Le mois dernier, le parlement afghan a voté la suspension de la députée
Malalai Joya pour avoir dit lors d’une entrevue télévisée que le
parlement était « pire qu’une étable ». Au moins, a-t-elle dit,
les vaches donnent du lait aux gens, les ânes transportent de lourdes charges
et les chiens sont fidèles. Le parlement, par déduction, ne donne rien au
peuple afghan. Après avoir montré la séquence, le porte-parole du parlement a
demandé un vote pour l’empêcher de se présenter au parlement pour la
durée de son mandat de cinq ans qui se termine en 2010. Une majorité a voté en
faveur de la motion.
S’exprimant par la suite, Joya a déclaré: « Depuis que j’ai
commencé ma lutte pour les droits de l’homme en Afghanistan, pour les
droits des femmes, ces criminels, ces trafiquants de drogue se sont dressés
contre moi dès que j’ai élevé la voix ». Durant la loya jirga tenue
en 2003 pour faire adopter la constitution et durant sa propre présence au
parlement en 2006, Joya a qualifié les législateurs de « seigneurs de
guerre. » L’an dernier, on lui a lancé des bouteilles d’eau.
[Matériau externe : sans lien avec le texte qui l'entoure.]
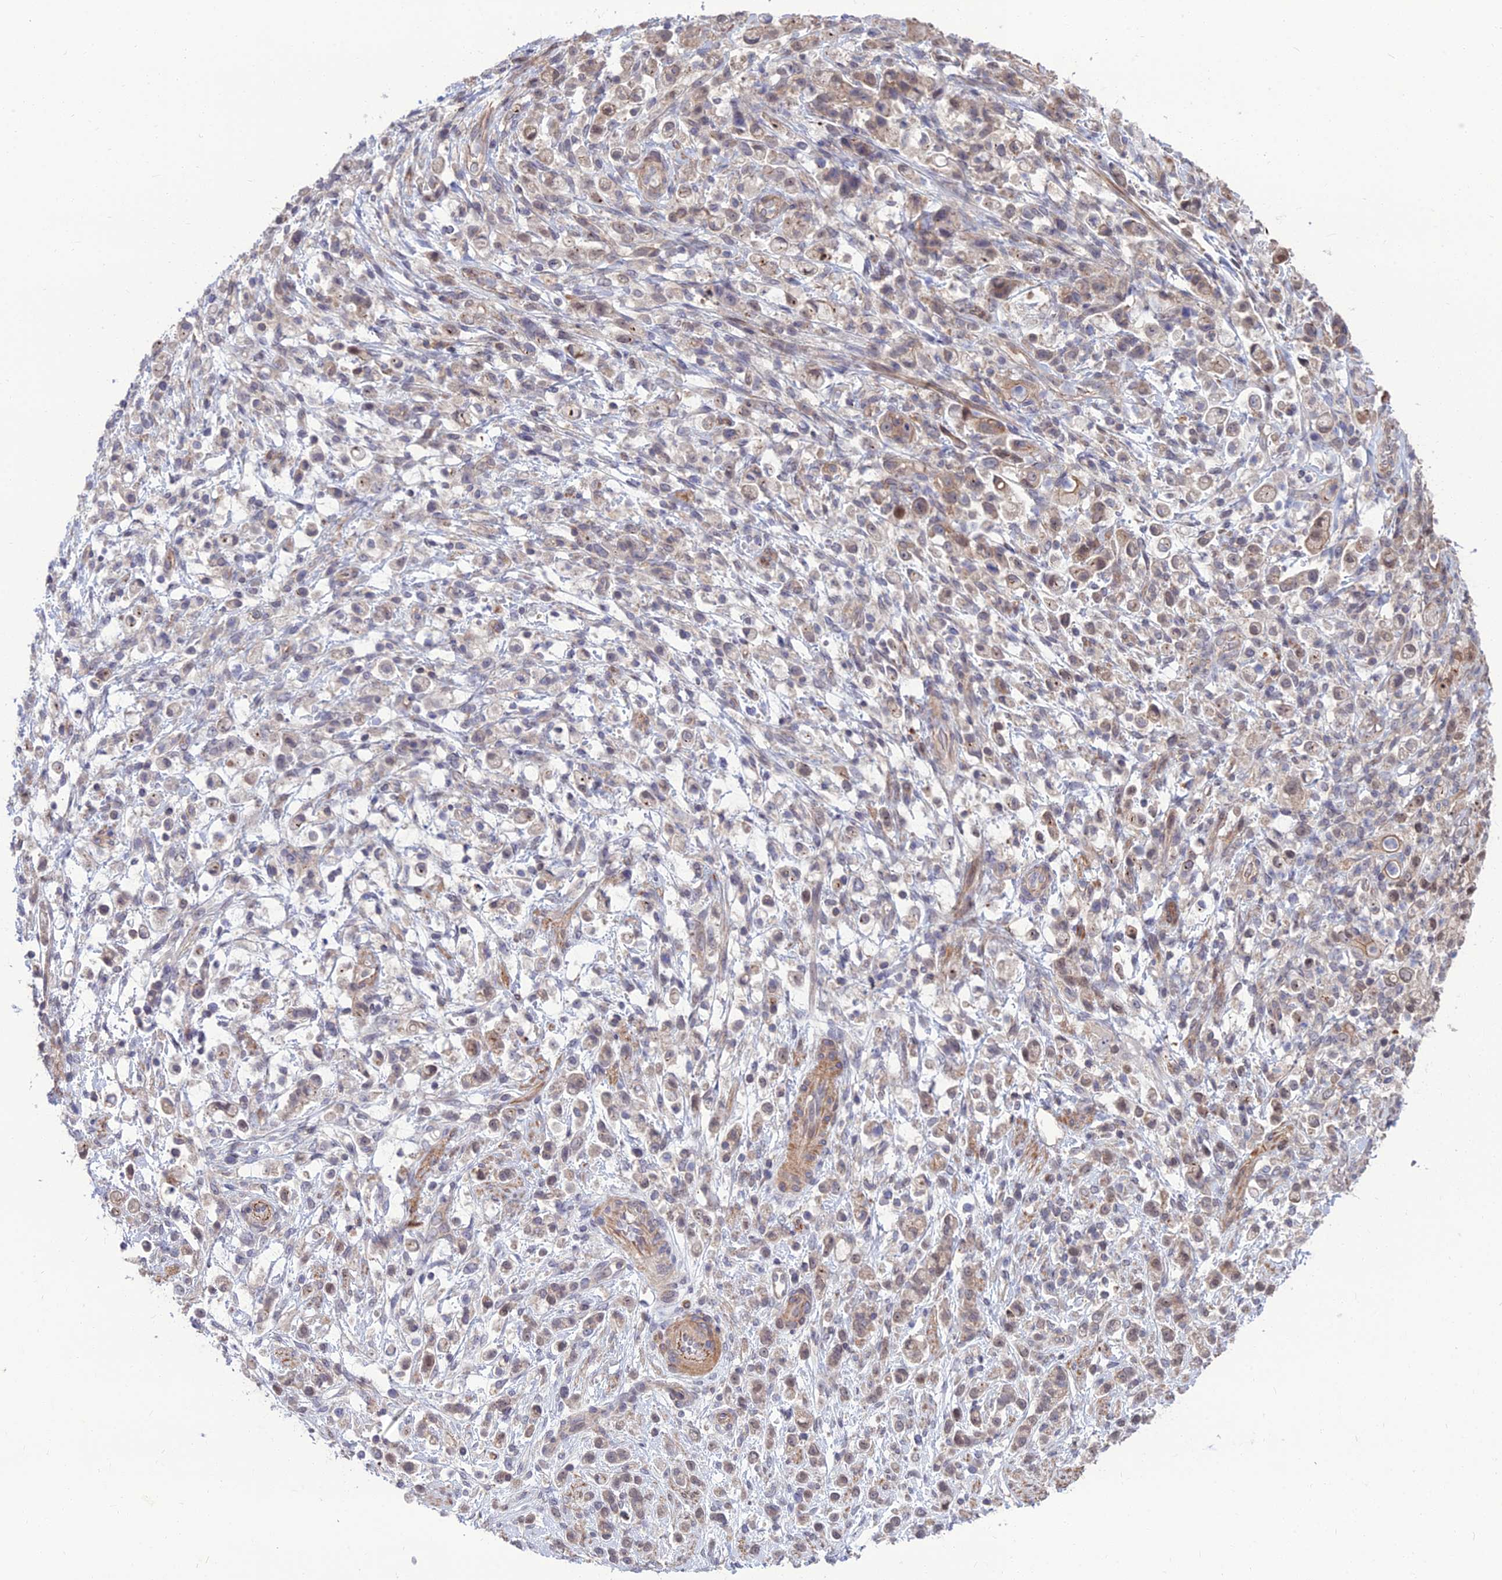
{"staining": {"intensity": "weak", "quantity": "<25%", "location": "cytoplasmic/membranous"}, "tissue": "stomach cancer", "cell_type": "Tumor cells", "image_type": "cancer", "snomed": [{"axis": "morphology", "description": "Adenocarcinoma, NOS"}, {"axis": "topography", "description": "Stomach"}], "caption": "Protein analysis of stomach cancer exhibits no significant positivity in tumor cells.", "gene": "OPA3", "patient": {"sex": "female", "age": 60}}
Elle dit aussi avoir été menacée de viol. Depuis sa suspension du parlement,
elle a averti que s’il lui arrivait quelque chose « tout le monde
saurait » qui sont les responsables.
Tant Zakia Zaki que Malalai Joya ont été l’objet de documentaires en
Occident. Zaki est apparue dans l’émission spéciale en 2005 sur le droit
des femmes Si je me lève. Joya était le point central du documentaire
en 2005 sur les élections en Afghanistan, Les ennemis du bonheur. Ils
étaient présentés comme étant la preuve vivante que l’invasion américaine
de 2001 apportait des changements fondamentaux.
En réalité, malgré les beaux discours sur la démocratie, y compris sur les
droits des femmes, le but de l’administration Bush était d’établir
la domination américaine en Afghanistan, qui est situé stratégiquement près des
régions riches en ressources de l’Asie centrale et du Moyen-Orient.
Washington n’a pas la moindre intention de miner son réseau de seigneurs
de guerre et de chefs tribaux sur lequel s’appuie son occupation. Ce
n’est pas Washington qui va exiger qu’ils soient délogés du pouvoir
et traînés devant les tribunaux pour répondre de leurs crimes.